The final agreement with the government was close to the original budget, including as well a new attack on 30,000 railway and postal workers’ pensions rights and pushing privatisation measures in local government, healthcare, prison building and national parks.

The Labour Party has no disagreements with wealth grab set out most clearly by Progress. Rather, their worries are that widespread opposition will emerge if the Norwegian super-rich are seen to be raiding the public purse too blatantly.

Rising social inequality over the past decade has eroded many of the social concessions to the working and middle classes. Norway’s population is 4.1 million. Despite the prodigious oil wealth flooding the country, 19,000 children are living in poverty and 76,800 workers are unemployed, a figure that is expected to rise to 100,000 in the next year. Many thousands more jobs are now threatened by the accelerating pace of privatisation. The 6,200 homeless people are in a particularly desperate situation in a country in which only 4 percent of housing is publicly controlled. One million Norwegians are reported to have suffered health problems from stress at work, while 15 percent of the workforce say they are burnt-out.

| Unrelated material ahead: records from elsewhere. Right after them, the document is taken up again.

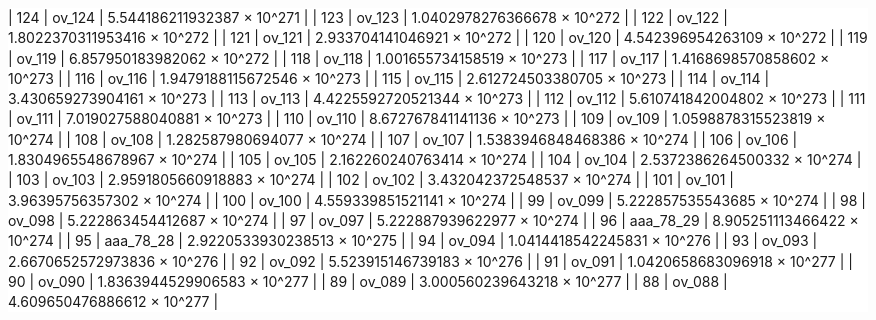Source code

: | 124 | ov_124 | 5.544186211932387 × 10^271 |
| 123 | ov_123 | 1.0402978276366678 × 10^272 |
| 122 | ov_122 | 1.8022370311953416 × 10^272 |
| 121 | ov_121 | 2.933704141046921 × 10^272 |
| 120 | ov_120 | 4.542396954263109 × 10^272 |
| 119 | ov_119 | 6.857950183982062 × 10^272 |
| 118 | ov_118 | 1.001655734158519 × 10^273 |
| 117 | ov_117 | 1.4168698570858602 × 10^273 |
| 116 | ov_116 | 1.9479188115672546 × 10^273 |
| 115 | ov_115 | 2.612724503380705 × 10^273 |
| 114 | ov_114 | 3.430659273904161 × 10^273 |
| 113 | ov_113 | 4.4225592720521344 × 10^273 |
| 112 | ov_112 | 5.610741842004802 × 10^273 |
| 111 | ov_111 | 7.019027588040881 × 10^273 |
| 110 | ov_110 | 8.672767841141136 × 10^273 |
| 109 | ov_109 | 1.0598878315523819 × 10^274 |
| 108 | ov_108 | 1.282587980694077 × 10^274 |
| 107 | ov_107 | 1.5383946848468386 × 10^274 |
| 106 | ov_106 | 1.8304965548678967 × 10^274 |
| 105 | ov_105 | 2.162260240763414 × 10^274 |
| 104 | ov_104 | 2.5372386264500332 × 10^274 |
| 103 | ov_103 | 2.9591805660918883 × 10^274 |
| 102 | ov_102 | 3.432042372548537 × 10^274 |
| 101 | ov_101 | 3.96395756357302 × 10^274 |
| 100 | ov_100 | 4.559339851521141 × 10^274 |
| 99 | ov_099 | 5.222857535543685 × 10^274 |
| 98 | ov_098 | 5.222863454412687 × 10^274 |
| 97 | ov_097 | 5.222887939622977 × 10^274 |
| 96 | aaa_78_29 | 8.905251113466422 × 10^274 |
| 95 | aaa_78_28 | 2.9220533930238513 × 10^275 |
| 94 | ov_094 | 1.0414418542245831 × 10^276 |
| 93 | ov_093 | 2.6670652572973836 × 10^276 |
| 92 | ov_092 | 5.523915146739183 × 10^276 |
| 91 | ov_091 | 1.0420658683096918 × 10^277 |
| 90 | ov_090 | 1.8363944529906583 × 10^277 |
| 89 | ov_089 | 3.000560239643218 × 10^277 |
| 88 | ov_088 | 4.609650476886612 × 10^277 |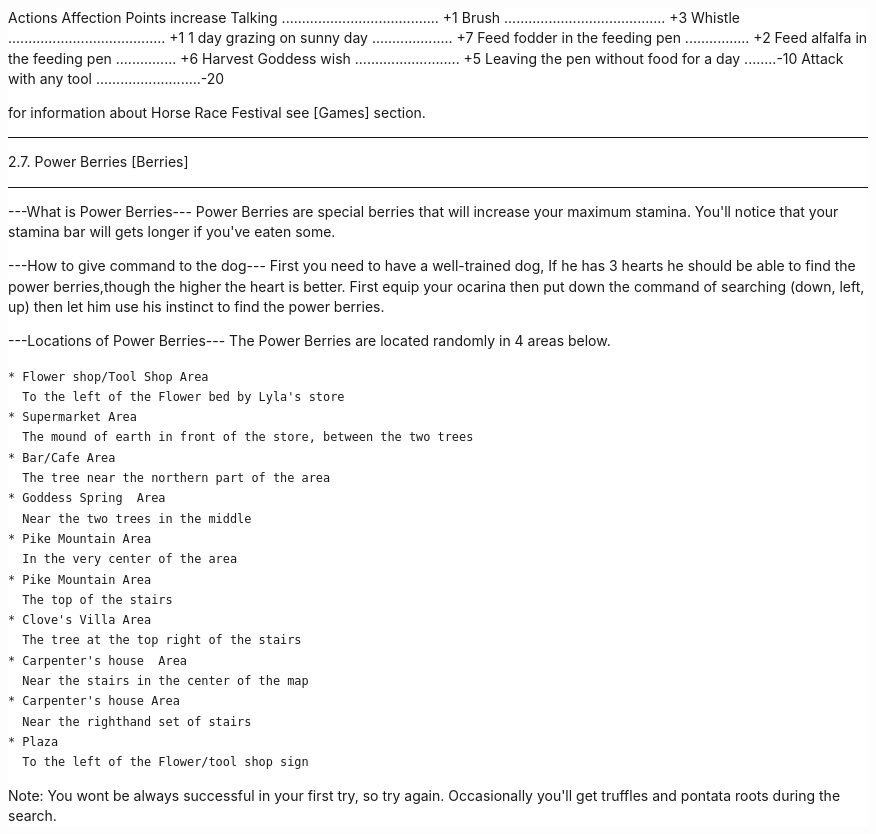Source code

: Actions                            Affection Points increase
Talking ....................................... +1
Brush  ........................................ +3
Whistle ....................................... +1
1 day grazing on sunny day .................... +7
Feed fodder in the feeding pen ................ +2
Feed alfalfa in the feeding pen ............... +6
Harvest Goddess wish .......................... +5
Leaving the pen without food for a day ........-10
Attack with any tool ..........................-20


for information about Horse Race Festival see [Games] section.

*******************************************************************************
2.7. Power Berries                                           [Berries]
*******************************************************************************

---What is Power Berries---
Power Berries are special berries that will increase your maximum stamina.
You'll notice that your stamina bar will gets longer if you've eaten some.

---How to give command to the dog---
First you need to have a well-trained dog, If he has 3 hearts he should be 
able to find the power berries,though the higher the heart is better.
First equip your ocarina then put down the command of searching (down, left, 
up) then let him use his instinct to find the power berries.

---Locations of Power Berries---
The Power Berries are located randomly in 4 areas below.

    * Flower shop/Tool Shop Area 
      To the left of the Flower bed by Lyla's store
    * Supermarket Area  
      The mound of earth in front of the store, between the two trees
    * Bar/Cafe Area 
      The tree near the northern part of the area
    * Goddess Spring  Area
      Near the two trees in the middle
    * Pike Mountain Area
      In the very center of the area
    * Pike Mountain Area
      The top of the stairs
    * Clove's Villa Area
      The tree at the top right of the stairs
    * Carpenter's house  Area
      Near the stairs in the center of the map
    * Carpenter's house Area
      Near the righthand set of stairs
    * Plaza 
      To the left of the Flower/tool shop sign

Note: You wont be always successful in your first try, so try again.
      Occasionally you'll get truffles and pontata roots during the search.
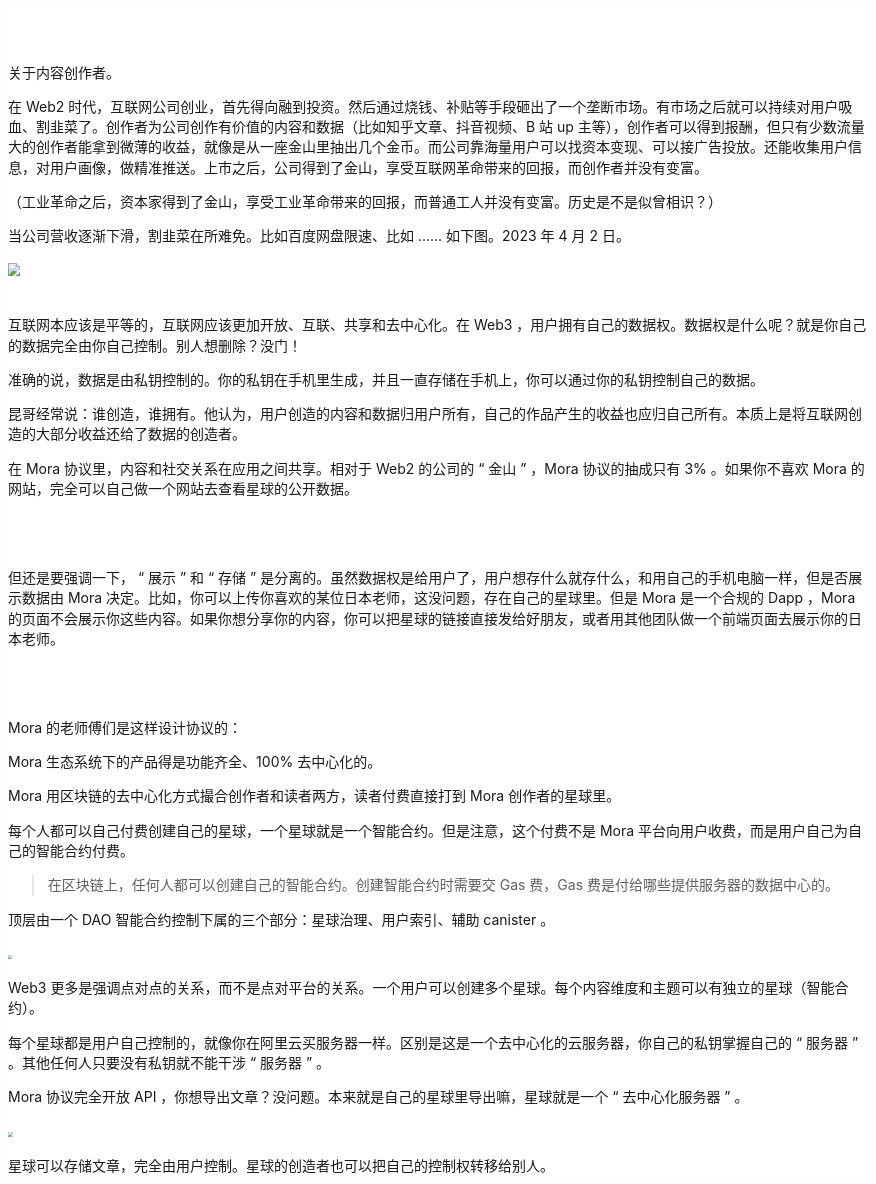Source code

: <br/>
<br/>

关于内容创作者。

在 Web2 时代，互联网公司创业，首先得向融到投资。然后通过烧钱、补贴等手段砸出了一个垄断市场。有市场之后就可以持续对用户吸血、割韭菜了。创作者为公司创作有价值的内容和数据（比如知乎文章、抖音视频、B 站 up 主等），创作者可以得到报酬，但只有少数流量大的创作者能拿到微薄的收益，就像是从一座金山里抽出几个金币。而公司靠海量用户可以找资本变现、可以接广告投放。还能收集用户信息，对用户画像，做精准推送。上市之后，公司得到了金山，享受互联网革命带来的回报，而创作者并没有变富。

（工业革命之后，资本家得到了金山，享受工业革命带来的回报，而普通工人并没有变富。历史是不是似曾相识？）

当公司营收逐渐下滑，割韭菜在所难免。比如百度网盘限速、比如 ...... 如下图。2023 年 4 月 2 日。

<img src="https://s1.imagehub.cc/images/2023/04/03/c83a29853a3c5eba38a70c92871702e6.png" style="zoom:77%;" />

<br/>
<br/>

互联网本应该是平等的，互联网应该更加开放、互联、共享和去中心化。在 Web3 ，用户拥有自己的数据权。数据权是什么呢？就是你自己的数据完全由你自己控制。别人想删除？没门！

准确的说，数据是由私钥控制的。你的私钥在手机里生成，并且一直存储在手机上，你可以通过你的私钥控制自己的数据。

昆哥经常说：谁创造，谁拥有。他认为，用户创造的内容和数据归用户所有，自己的作品产生的收益也应归自己所有。本质上是将互联网创造的大部分收益还给了数据的创造者。

在 Mora 协议里，内容和社交关系在应用之间共享。相对于 Web2 的公司的 “ 金山 ” ，Mora 协议的抽成只有 3% 。如果你不喜欢 Mora 的网站，完全可以自己做一个网站去查看星球的公开数据。

<br/>
<br/>

但还是要强调一下， “ 展示 ” 和 “ 存储 ” 是分离的。虽然数据权是给用户了，用户想存什么就存什么，和用自己的手机电脑一样，但是否展示数据由 Mora 决定。比如，你可以上传你喜欢的某位日本老师，这没问题，存在自己的星球里。但是 Mora 是一个合规的 Dapp ，Mora 的页面不会展示你这些内容。如果你想分享你的内容，你可以把星球的链接直接发给好朋友，或者用其他团队做一个前端页面去展示你的日本老师。

<br/>
<br/>

Mora 的老师傅们是这样设计协议的：

Mora 生态系统下的产品得是功能齐全、100% 去中心化的。

Mora 用区块链的去中心化方式撮合创作者和读者两方，读者付费直接打到 Mora 创作者的星球里。

每个人都可以自己付费创建自己的星球，一个星球就是一个智能合约。但是注意，这个付费不是 Mora 平台向用户收费，而是用户自己为自己的智能合约付费。

> 在区块链上，任何人都可以创建自己的智能合约。创建智能合约时需要交 Gas 费，Gas 费是付给哪些提供服务器的数据中心的。

顶层由一个 DAO 智能合约控制下属的三个部分：星球治理、用户索引、辅助 canister 。

<img src="https://s1.imagehub.cc/images/2023/04/03/c8c4e5c1a3cb32f8824542c907b9f87d.png" style="zoom:25%;" />

Web3 更多是强调点对点的关系，而不是点对平台的关系。一个用户可以创建多个星球。每个内容维度和主题可以有独立的星球（智能合约）。

每个星球都是用户自己控制的，就像你在阿里云买服务器一样。区别是这是一个去中心化的云服务器，你自己的私钥掌握自己的 “ 服务器 ” 。其他任何人只要没有私钥就不能干涉 “ 服务器 ” 。

Mora 协议完全开放 API ，你想导出文章？没问题。本来就是自己的星球里导出嘛，星球就是一个 “ 去中心化服务器 ” 。

<img src="https://s1.imagehub.cc/images/2023/04/03/411e41f521d93b8ed6534367225ff78c.png" style="zoom:30%;" />

星球可以存储文章，完全由用户控制。星球的创造者也可以把自己的控制权转移给别人。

By contrast, leading supporters of both Progress and the Labour Party are amongst the wealthiest in the land. During the budget negotiations, Stein Erik Hagen, Norway’s richest man and the only Norwegian on the Forbes rich list, called for Progress to join the government, as did several other leading investors.

Between 1995 and 2001 top executives’ pay rose by 110 percent, while industrial wages went up by just 28 percent. The wealth accruing to the trade union bureaucracy is indicated by the fact that a recent conference of the Norwegian Union of Municipal Employees cost 20 million NOK ($2.7 million) for a six-day junket—about the same as last year’s wedding of the Norwegian Crown Prince. Delegates to a Labour conference earned 110,000 NOK ($15,000) more than average earnings while Labour leader Jens Stoltenberg earned 900,000 NOK (£125,000) last year alone.

Both Labour and Progress speak for layers made wealthy in recent years by oil money and the booming value of international stock markets. As finance minister, Stoltenberg in 1997 changed the investment guidelines of the Petroleum Fund to allow 30-50 percent of the fund to be invested in the stock market, as opposed to bonds.

Progress, like other right-wing formations across Europe, has taken advantage of widespread alienation from the established parties. Now the second largest party in the Storting, Progress holds the balance of power in most parliamentary votes. Yet only two years ago the party was gripped by internal feuding, which led to the expulsion of openly fascistic elements from its ranks. This move was intended to limit hostility to the party in the wake of massive nationwide protests over the racist killing of a Norwegian/African teenager, Benjamin Hermansen, by three young fascists. Although Progress continues to blame the country’s ills on its immigrant communities and Hagen repeatedly insists that Norway is being “ruined” by immigrants, the party, aided by the media, has attempted to refashion itself as the champion of the common man.